No one thinks that something as charming and enticing as flowers can be sources of toxicity. Flowers, which are used at places of worship, are often disposed of into water bodies such as rivers, lakes, oceans, etc. Every year, about 80, 00,000 tons of such wasted flowers are discarded into rivers and needs Flower Waste Management. The practice is particularly rampant in India. There is a need to understand that a large quantity of additives such as fertilizers, pesticides, and insecticides were used to grow those flowers.
Discarded Flowers Are A Major Source Of Water Pollution
Those toxic substances then regularly get mixed with the water present in water bodies and pollute them. This leads to a phenomenon called flower pollution. Innovators Ankit Agrawal, together with Karan Rastogi, has taken the step to turn, at the minimum, one part of these flower wastes into eco-friendly and environment-friendly products to help Flower Waste Management. The two innovators founded “Help Us Green,” an NGO in the year 2015. The social enterprise is based in the city of Kanpur. The innovators have a mission to clean and save the river Ganges. River Ganga is the world’s second most polluted river and eventually affects around 400 million people. The pollution of the river is even linked to diseases such as dysentery, hepatitis, cholera and diarrhea. The ailments continue to be a leading cause of child mortality in India.
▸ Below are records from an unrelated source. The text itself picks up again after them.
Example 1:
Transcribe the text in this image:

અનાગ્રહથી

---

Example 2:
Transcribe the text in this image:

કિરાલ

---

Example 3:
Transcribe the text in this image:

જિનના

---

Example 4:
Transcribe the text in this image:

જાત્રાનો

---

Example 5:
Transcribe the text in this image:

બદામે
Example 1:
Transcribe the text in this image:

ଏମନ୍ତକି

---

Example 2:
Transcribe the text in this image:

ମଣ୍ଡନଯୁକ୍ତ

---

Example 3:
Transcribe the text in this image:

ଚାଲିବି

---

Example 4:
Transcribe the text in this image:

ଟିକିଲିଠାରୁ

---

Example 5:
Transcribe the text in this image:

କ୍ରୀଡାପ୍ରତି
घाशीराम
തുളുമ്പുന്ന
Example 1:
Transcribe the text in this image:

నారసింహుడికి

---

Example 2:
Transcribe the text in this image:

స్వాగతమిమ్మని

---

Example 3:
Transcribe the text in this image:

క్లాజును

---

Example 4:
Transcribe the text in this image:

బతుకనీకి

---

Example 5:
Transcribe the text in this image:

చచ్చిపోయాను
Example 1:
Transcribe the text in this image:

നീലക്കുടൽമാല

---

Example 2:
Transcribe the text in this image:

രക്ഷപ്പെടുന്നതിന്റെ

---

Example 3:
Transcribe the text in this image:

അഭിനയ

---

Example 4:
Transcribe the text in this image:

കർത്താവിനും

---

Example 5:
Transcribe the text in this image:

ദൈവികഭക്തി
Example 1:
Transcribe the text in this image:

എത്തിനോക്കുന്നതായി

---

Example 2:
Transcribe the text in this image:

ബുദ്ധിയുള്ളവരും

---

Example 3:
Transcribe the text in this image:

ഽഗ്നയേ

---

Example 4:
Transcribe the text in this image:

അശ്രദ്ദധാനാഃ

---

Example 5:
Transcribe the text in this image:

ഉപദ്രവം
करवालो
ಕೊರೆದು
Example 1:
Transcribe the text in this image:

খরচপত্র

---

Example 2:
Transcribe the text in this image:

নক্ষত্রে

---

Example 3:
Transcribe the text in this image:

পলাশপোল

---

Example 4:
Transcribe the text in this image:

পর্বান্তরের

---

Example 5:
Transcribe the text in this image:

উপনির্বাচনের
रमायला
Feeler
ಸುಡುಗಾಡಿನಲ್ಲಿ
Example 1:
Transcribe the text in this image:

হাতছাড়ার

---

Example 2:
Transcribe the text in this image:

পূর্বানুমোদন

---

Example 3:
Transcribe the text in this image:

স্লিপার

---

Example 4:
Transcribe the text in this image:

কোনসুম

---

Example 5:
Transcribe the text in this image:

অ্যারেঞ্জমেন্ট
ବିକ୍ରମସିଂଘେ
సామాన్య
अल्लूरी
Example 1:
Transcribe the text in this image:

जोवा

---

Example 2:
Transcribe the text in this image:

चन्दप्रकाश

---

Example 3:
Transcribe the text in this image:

Manures Can be Made Through Decomposed Flowers
This is a welcome change. Such discarded flowers can now be collected and utilized to make bio fertilizers as well as other lifestyle products. The waste flowers can be composted using organisms such as earthworms. This practice is any day a safer alternative to chemical fertilizers. Such wasted flowers can also be put to another novel use, that is, they can be utilized to make incense sticks as well as soaps. Moreover, flower waste can be handcrafted by women, particularly those in the rural countryside. This has the potential to create employment opportunities for women living in the villages. The wonderfully innovative concept can be a great step to converting flower waste to value added products. Join with me in congratulating Ankit Agrawal and Karan Rastogi for turning at least a part of the flower wastes into amazing and environment-friendly products. Flower Waste Management needs to be seriously looked into.
The NGO “Help Us Green” has flower cycled 500 kg of waste daily and 135,000 kg since the operations began. Currently, they gather flowers from about 13 temples and 3 mosques. Help Us Green, also called, Kanpur Flowercycling Private Limited, is generating livelihoods for underprivileged women and empowering them from 85 families in Kanpur.